СРЕДИ «РАССКАЗОВ БААЛ ШЕМАИЗ ЛАДЛОУ» есть один о визите к Пишу ученого раввина Исаака Шпигельмана, Гаона из Криклвуда. Пиш оказал своему гостю радушный прием, они проговорили до ночи, сидя за столом, изобилующим напитками и угощением. Но примерно через час после того, как они пошли спать, Пиша разбудили стоны, доносившиеся из комнаты Гаона. Он стремительно открыл дверь и ворвался в комнату. Там, у изголовья кровати, на которой лежал раввин Шпигельман, стояла смерть.

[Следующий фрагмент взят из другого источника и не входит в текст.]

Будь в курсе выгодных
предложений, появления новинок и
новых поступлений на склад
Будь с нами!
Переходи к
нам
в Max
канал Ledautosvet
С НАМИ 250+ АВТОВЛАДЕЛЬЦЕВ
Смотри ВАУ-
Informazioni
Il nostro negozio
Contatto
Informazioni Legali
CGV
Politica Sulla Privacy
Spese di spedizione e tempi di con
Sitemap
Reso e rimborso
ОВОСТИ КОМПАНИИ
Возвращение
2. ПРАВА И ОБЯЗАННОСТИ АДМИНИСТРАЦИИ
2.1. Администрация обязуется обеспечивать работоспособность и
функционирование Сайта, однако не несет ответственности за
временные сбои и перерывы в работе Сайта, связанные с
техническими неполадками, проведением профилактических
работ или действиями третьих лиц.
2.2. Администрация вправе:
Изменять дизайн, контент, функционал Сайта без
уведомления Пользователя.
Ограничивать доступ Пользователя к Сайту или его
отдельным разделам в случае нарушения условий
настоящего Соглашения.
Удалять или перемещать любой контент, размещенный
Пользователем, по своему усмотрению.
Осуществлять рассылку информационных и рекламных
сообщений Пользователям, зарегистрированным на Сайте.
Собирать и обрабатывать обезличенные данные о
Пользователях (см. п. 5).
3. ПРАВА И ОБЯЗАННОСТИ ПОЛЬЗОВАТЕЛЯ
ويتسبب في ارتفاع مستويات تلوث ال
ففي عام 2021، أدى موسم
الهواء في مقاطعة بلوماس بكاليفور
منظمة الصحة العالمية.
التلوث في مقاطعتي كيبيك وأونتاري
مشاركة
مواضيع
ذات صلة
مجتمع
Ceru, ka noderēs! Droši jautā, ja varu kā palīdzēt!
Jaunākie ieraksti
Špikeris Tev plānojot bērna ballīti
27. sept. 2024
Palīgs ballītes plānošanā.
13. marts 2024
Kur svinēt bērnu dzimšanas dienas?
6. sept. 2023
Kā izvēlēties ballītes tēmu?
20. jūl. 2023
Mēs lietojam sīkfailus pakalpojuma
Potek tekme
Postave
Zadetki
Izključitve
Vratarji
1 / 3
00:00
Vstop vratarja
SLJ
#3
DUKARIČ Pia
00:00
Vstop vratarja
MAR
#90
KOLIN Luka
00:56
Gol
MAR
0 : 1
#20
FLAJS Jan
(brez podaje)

— Что за наглость! — вскричал Пиш. — Как ты посмела! Что ты здесь делаешь? Кто тебя звал? Этот человек — мой гость! Он под моей защитой! Какое бесстыдство! — Пиш так сурово бранил ангела смерти, что тот, смутившись, сложил свои черные крылья над головой и улетел прочь. После этого Пиш положил правую руку на лоб раввина, и тот исцелился. Однако, чтобы ангел смерти, упаси боже, не вернулся в его отсутствие, Пиш остался у постели раввина, пока не наступило утро.
Позже Пиш объяснил, что в заурядном случае он не мешал бы ангелу смерти выполнять его законную обязанность.
— В конце концов, у него своя работа, у меня своя. Возможно, я немного погорячился от неожиданности, столкнувшись лицом к лицу с ангелом смерти: ведь перед этим он не подавал никаких признаков своего присутствия. Поэтому я и вмешался, сказав от огорчения: «Слова мудрых — как иглы и как вбитые гвозди» (Екклесиаст, 12:11).
ВОПРОС, КОТОРЫЙ НЕ ДАЕТ МНЕ ПОКОЯ, — не вломись к нему Тумбли, незваный и нежданный, под видом предвестника смерти и не доведи он У.К. до смерти; проживи майор весь отведенный ему срок, который так или иначе приближался к концу, короче говоря, если бы он имел хоть легкое подозрение, что конец теперь и в самом деле близок, так вот, попросил бы он, находясь на смертном одре, последнего утешения, примирился бы с Церковью, чьи основополагающие истины он долго старался утвердить (или так предполагал я), атакуя ее явные нелепости и грубое лицемерие? Если так, то Церковь в лице отца Тумбли, приблизив конец, отказала майору в такой смерти — при том что Церковь, вероятно, желала бы, чтобы грешник У.К., раскаявшись в своих грехах и примирившись с нею, сделался достойным вечного спасения.
Мне хочется, чтобы он был жив, я скучаю по нему. Какое удовольствие он получал бы, пересказывая и тщательно отделывая историю своей последней встречи с Тумбли!
— И вот еще что, — слышу я его голос, — зачем этот придурок освящал свой убийственный елей второй раз? Что-то из первого освящения испарилось с тех пор, как он оставил Америку? Или он просто его подзаряжал? А может, пытался приготовить обогащенный продукт двойного действия, что-то вроде американской «новой улучшенной версии»?
Нет, живой У.К. приветствовал бы смерть в пылу такого сражения, высоко держа в руках свой Меч истины и оставаясь до конца героем, а не захваченным в плен солдатом, умоляющим о пощаде, удивляясь, зачем он вообще воевал. И я благодарен ему за это.